Firefox Chief Technology Officer Eric Rescorla has written a detailed blog post explaining exactly how the browser's add-ons came to break all at once last week, how it was fixed, and how the company will avoid another 'armagadd-on' in the future.
The company already explained that the mass disablement of add-ons was due to the expiration of a signing certificate as it pushed updates and scrambled to fix the issue over a weekend.
Now, we have a lot more detail about how the certificate was able to expire, and why it affected people at different times.
Rescorla explains that Mozilla noticed the problem around 6pm PT on Friday evening, presumably just as the tech team were preparing to clock off for the weekend.
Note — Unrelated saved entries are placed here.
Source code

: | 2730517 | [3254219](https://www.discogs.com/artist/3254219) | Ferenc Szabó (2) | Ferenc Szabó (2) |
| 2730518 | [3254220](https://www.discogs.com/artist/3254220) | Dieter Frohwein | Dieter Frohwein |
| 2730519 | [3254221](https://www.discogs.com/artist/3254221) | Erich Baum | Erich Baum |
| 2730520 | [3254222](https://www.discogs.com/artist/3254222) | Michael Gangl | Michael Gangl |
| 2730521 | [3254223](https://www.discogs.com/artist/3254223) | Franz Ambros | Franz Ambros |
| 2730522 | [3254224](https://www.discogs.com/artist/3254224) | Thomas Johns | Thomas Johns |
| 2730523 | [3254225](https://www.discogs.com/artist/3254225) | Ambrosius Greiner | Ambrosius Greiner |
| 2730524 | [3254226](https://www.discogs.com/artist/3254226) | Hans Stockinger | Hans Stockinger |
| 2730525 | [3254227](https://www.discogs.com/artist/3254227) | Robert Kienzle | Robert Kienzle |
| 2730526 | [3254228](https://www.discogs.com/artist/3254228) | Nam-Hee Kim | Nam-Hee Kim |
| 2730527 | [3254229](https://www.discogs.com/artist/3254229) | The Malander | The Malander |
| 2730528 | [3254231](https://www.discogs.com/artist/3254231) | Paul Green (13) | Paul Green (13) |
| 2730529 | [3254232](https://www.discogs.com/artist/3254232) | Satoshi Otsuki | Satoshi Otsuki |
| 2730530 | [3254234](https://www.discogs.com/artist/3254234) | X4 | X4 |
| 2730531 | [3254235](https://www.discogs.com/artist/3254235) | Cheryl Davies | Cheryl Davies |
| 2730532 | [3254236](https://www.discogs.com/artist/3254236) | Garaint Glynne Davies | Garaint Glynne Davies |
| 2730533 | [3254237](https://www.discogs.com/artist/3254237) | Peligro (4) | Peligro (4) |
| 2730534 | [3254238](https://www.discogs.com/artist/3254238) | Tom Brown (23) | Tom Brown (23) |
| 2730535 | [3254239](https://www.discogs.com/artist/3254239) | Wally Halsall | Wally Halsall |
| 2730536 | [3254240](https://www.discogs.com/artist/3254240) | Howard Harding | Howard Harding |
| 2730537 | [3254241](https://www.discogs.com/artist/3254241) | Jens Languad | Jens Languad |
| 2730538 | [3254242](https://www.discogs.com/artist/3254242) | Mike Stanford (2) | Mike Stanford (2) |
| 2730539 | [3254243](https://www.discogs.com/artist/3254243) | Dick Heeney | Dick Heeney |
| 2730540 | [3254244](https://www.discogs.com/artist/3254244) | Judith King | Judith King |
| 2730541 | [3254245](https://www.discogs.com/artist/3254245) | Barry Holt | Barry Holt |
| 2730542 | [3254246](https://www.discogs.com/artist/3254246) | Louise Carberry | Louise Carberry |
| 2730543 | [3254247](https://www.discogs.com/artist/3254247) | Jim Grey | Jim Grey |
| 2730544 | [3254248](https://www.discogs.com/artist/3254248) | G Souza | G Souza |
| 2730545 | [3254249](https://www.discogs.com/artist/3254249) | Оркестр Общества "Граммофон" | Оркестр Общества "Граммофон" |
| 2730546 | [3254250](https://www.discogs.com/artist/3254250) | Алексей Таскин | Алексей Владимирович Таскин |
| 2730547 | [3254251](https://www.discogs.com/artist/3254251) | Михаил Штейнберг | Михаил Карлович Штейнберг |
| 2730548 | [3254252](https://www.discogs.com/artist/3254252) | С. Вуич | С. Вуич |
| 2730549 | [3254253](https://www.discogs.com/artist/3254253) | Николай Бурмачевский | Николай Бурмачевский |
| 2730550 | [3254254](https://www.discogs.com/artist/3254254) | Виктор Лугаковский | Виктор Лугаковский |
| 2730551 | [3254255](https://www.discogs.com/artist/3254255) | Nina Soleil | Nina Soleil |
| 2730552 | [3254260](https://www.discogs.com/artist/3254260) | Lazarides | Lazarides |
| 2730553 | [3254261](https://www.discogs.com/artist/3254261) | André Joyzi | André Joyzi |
At that point, not all users were affected, because "add-ons are checked about every 24 hours, with the time of the check being different for each user." Once a user's installation of Firefox initiated the check, it found the relevant signing certificate expired and disabled all add-ons signed by it -- which was most of them.
Rescorla goes into great detail about the fixes that were considered and eventually deployed, but the key question many Firefox will be looking for in his writeup is why did it take so long?
Firstly, the CTO clarifies that the team shipped a fix "at 2:44 AM, or after less than 9 hours, and then it took another 6-12 hours before most of our users had it. This is actually quite good from a standing start."
He goes on to detail the reasons fixing something like this isn't as straightforward as it might seem, including the company's own security protocol being "good practice" but "somewhat inconvenient if you want to issue a new certificate on an emergency basis."
Even now, Rescorla says not all users have received a fix -- including people using older builds. As mentioned in our previous coverage of this issue, some people intentionally stick to outdated versions for various reasons, often because a particular add-on stopped being updated after that version, or because they're using older operating systems.
Firefox says it can't offer those people a solution, and instead recommends they update to a newer, more secure version of the browser.
Finally, the post details some lessons Firefox will be taking from the whole debacle, most significantly improved tracking of potentially time-sensitive issues and a way to push urgent updates when the updating system itself isn't working.
In addition to saying the company will issue a formal 'post mortem' of the issue and its handling next week, Rescorla counters the user complaints of slowness with the comment:
"As someone who sat in the meeting where it happened, I can say that people were working incredibly hard in a tough situation and that very little time was wasted."
You can find the whole post on Mozilla's blog here. We suspect other browser teams will be reading with interest.